◆ **DOCUMENT TEXT**
# # #
Earlier this month, the Globe and Mail reported that art dealers and galleries are facing slowdowns in the face of the uncertainty brought about by the Trump tariff threats. Books, art and other informational materials were granted an exemption when Trump first imposed the tariffs on Canada, using the excuse of fentanyl trafficking. Buried within the legislation used to suspend USMCA/CUSMA obligations, (the IEEPA referred to in paragraph 3 above) is a provision that creates certain exceptions, amongst which is “any information or informational materials, including but not limited to, publications, films, posters, phonograph records, photographs, microfilms, microfiche, tapes, compact disks, CD ROMs, artworks, and news wire feeds”, unless controlled by some other authority. (Section 1702 (b)(3)). While US Customs noted the exception when publishing its Notice of Implementation, the on-again/off-again tariff implementation has created anxiety and uncertainty, not least of which is the possibility that any random Customs officer can hold up a shipment based on an individual (mis)interpretation of the regulations. Compounding the issue is the announcement by Canada of 25% retaliatory tariffs that include, among other things (the targets of the retaliation are wide covering everything from toilet paper to drones), “Paintings, drawings and pastels, executed entirely by hand”.

Book publishers are also exempted under the IEEPA and are keeping their heads down, as noted by another article in the Globe. Many Canadian publishers do not ship much to the US but some do, including companies that are exclusively printers rather than full service publishers. In the case of Friesens Corp, a printer in Manitoba, the bulk of their business is from US customers. However, now a new threat has risen for Canada’s independent book sellers. Books have been included on Canada’s retaliation list, and if books from the US are subjected to a 25% retaliatory tariff, the cost will be passed on to bookstores, and ultimately consumers. Independent bookstores already work on very thin margins and an additional charge will likely affect sales. Harm to Canadian business and consumers is the flipside of punishing US exporters, just as harm to US consumers will result from US tariffs on imports. Surely it would be best to leave a cultural product like books out of the trade war.
# # #
◆ **GIVEN RECORDS**

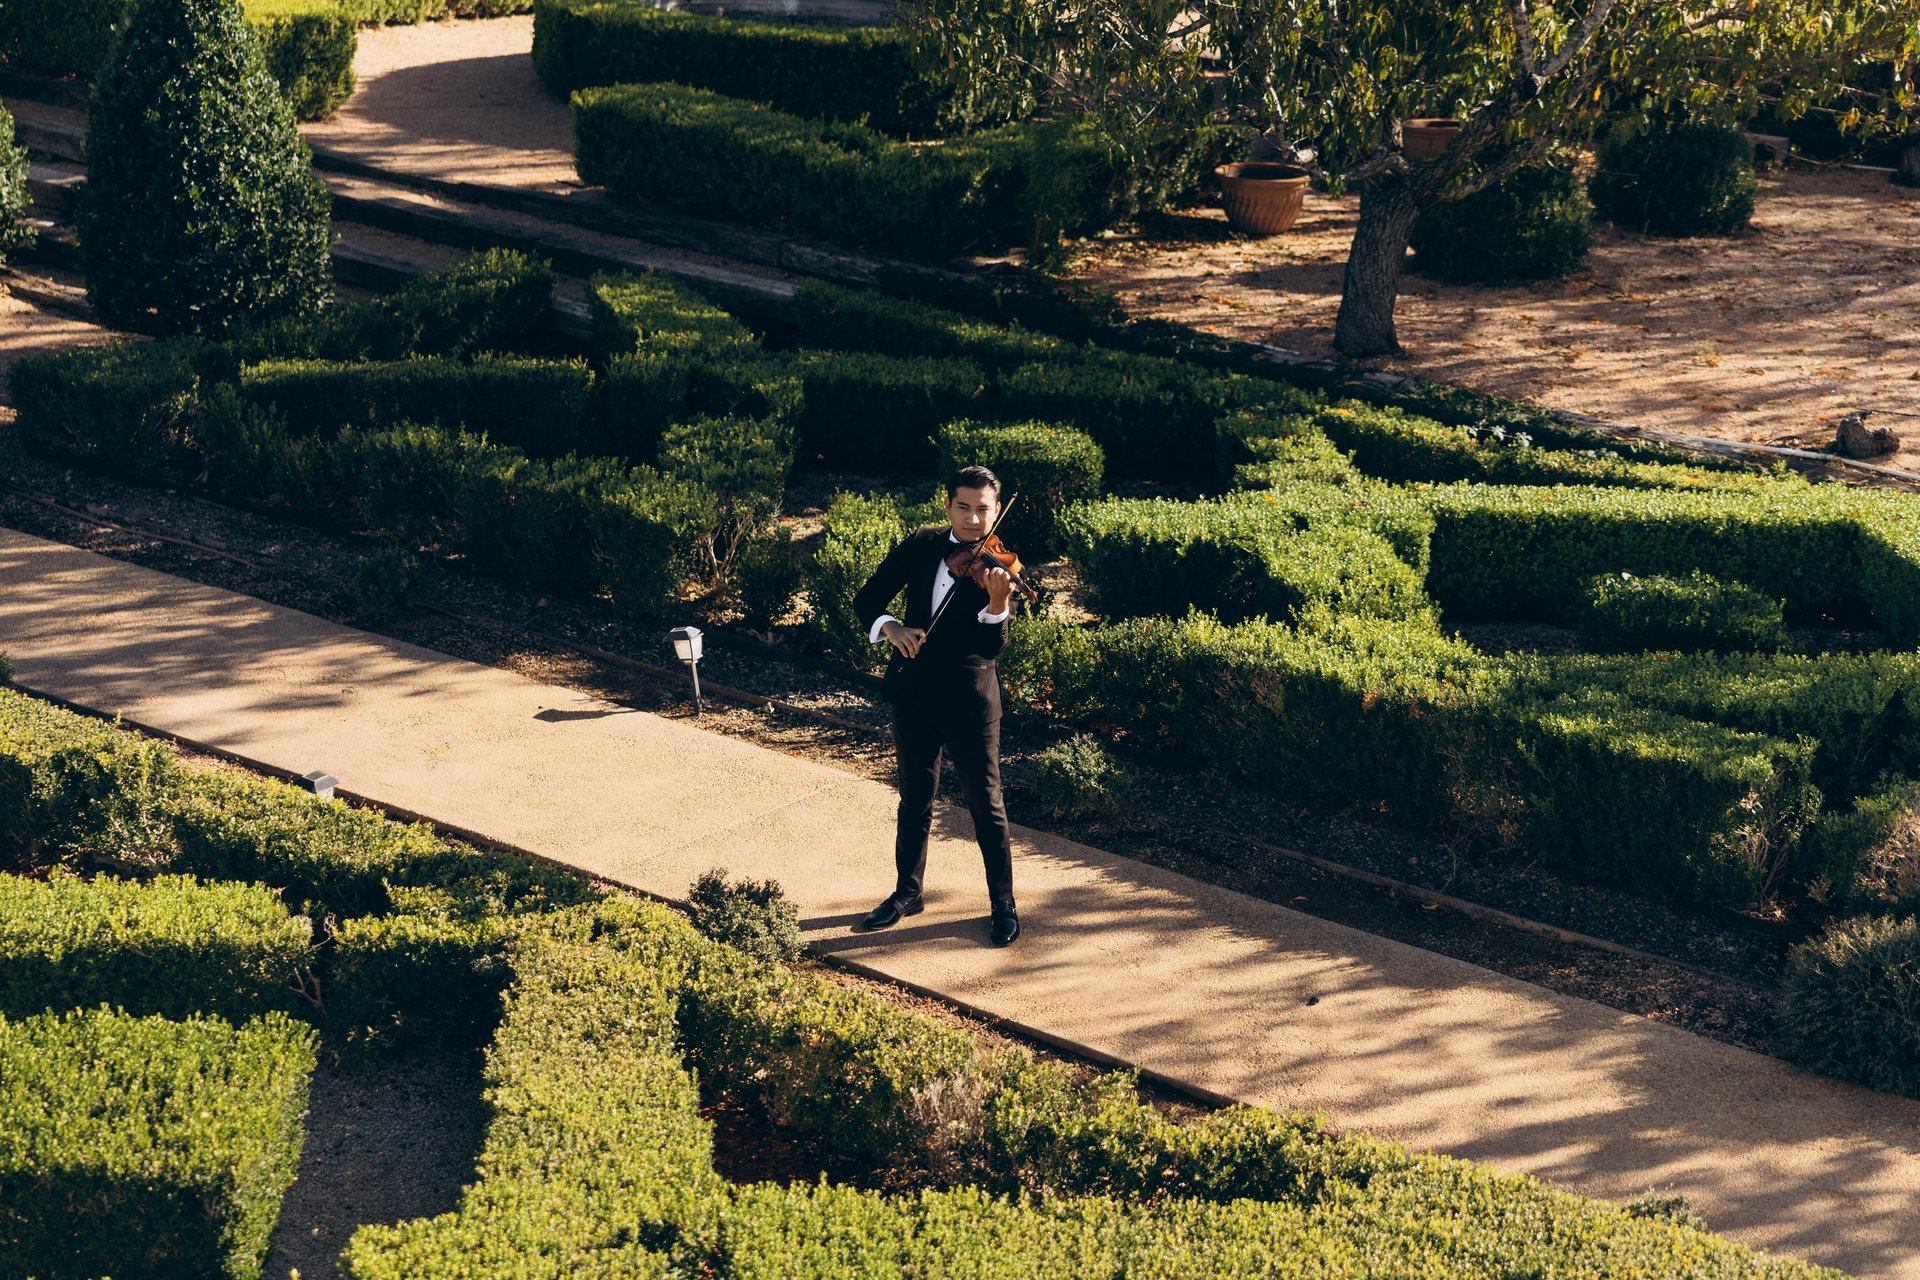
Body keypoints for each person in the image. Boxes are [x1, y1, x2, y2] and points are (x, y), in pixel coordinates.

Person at [853, 465, 1022, 946]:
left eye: (983, 509)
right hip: (914, 694)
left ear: (995, 510)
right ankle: (907, 892)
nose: (973, 519)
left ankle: (1003, 904)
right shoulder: (924, 544)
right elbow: (868, 599)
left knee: (986, 805)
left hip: (971, 700)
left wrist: (996, 606)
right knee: (914, 799)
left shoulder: (1000, 569)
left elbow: (990, 651)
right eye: (964, 507)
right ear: (948, 506)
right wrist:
# # #
◆ **TASKS AND EXERCISES**
[A] List every good that the tariffs text says is on Canada's retaliation list.
[B] Please answer these questions from the tariffs text, one line each:
(i) Which section of the IEEPA creates the exception for informational materials?
(ii) In which province is Friesens Corp located?
(iii) What rate are Canada's retaliatory tariffs set at?
[C] Sum up the tariffs text in two sentences.
The records come from a different source than the tariffs text.

◆ **RESPONSES BY TASK**
[A]
- Toilet paper
- Drones
- Paintings, drawings and pastels, executed entirely by hand
- Books

[B]
(i) Section 1702 (b)(3)
(ii) Manitoba
(iii) 25%

[C] Art and books are exempt from Trump's tariffs under the IEEPA, but the on-again/off-again tariffs have brought uncertainty and slowdowns for art dealers and galleries. Canada's 25% retaliatory tariffs cover hand-executed paintings and books, which would push costs onto bookstores and consumers, so the text argues that books should be left out of the trade war.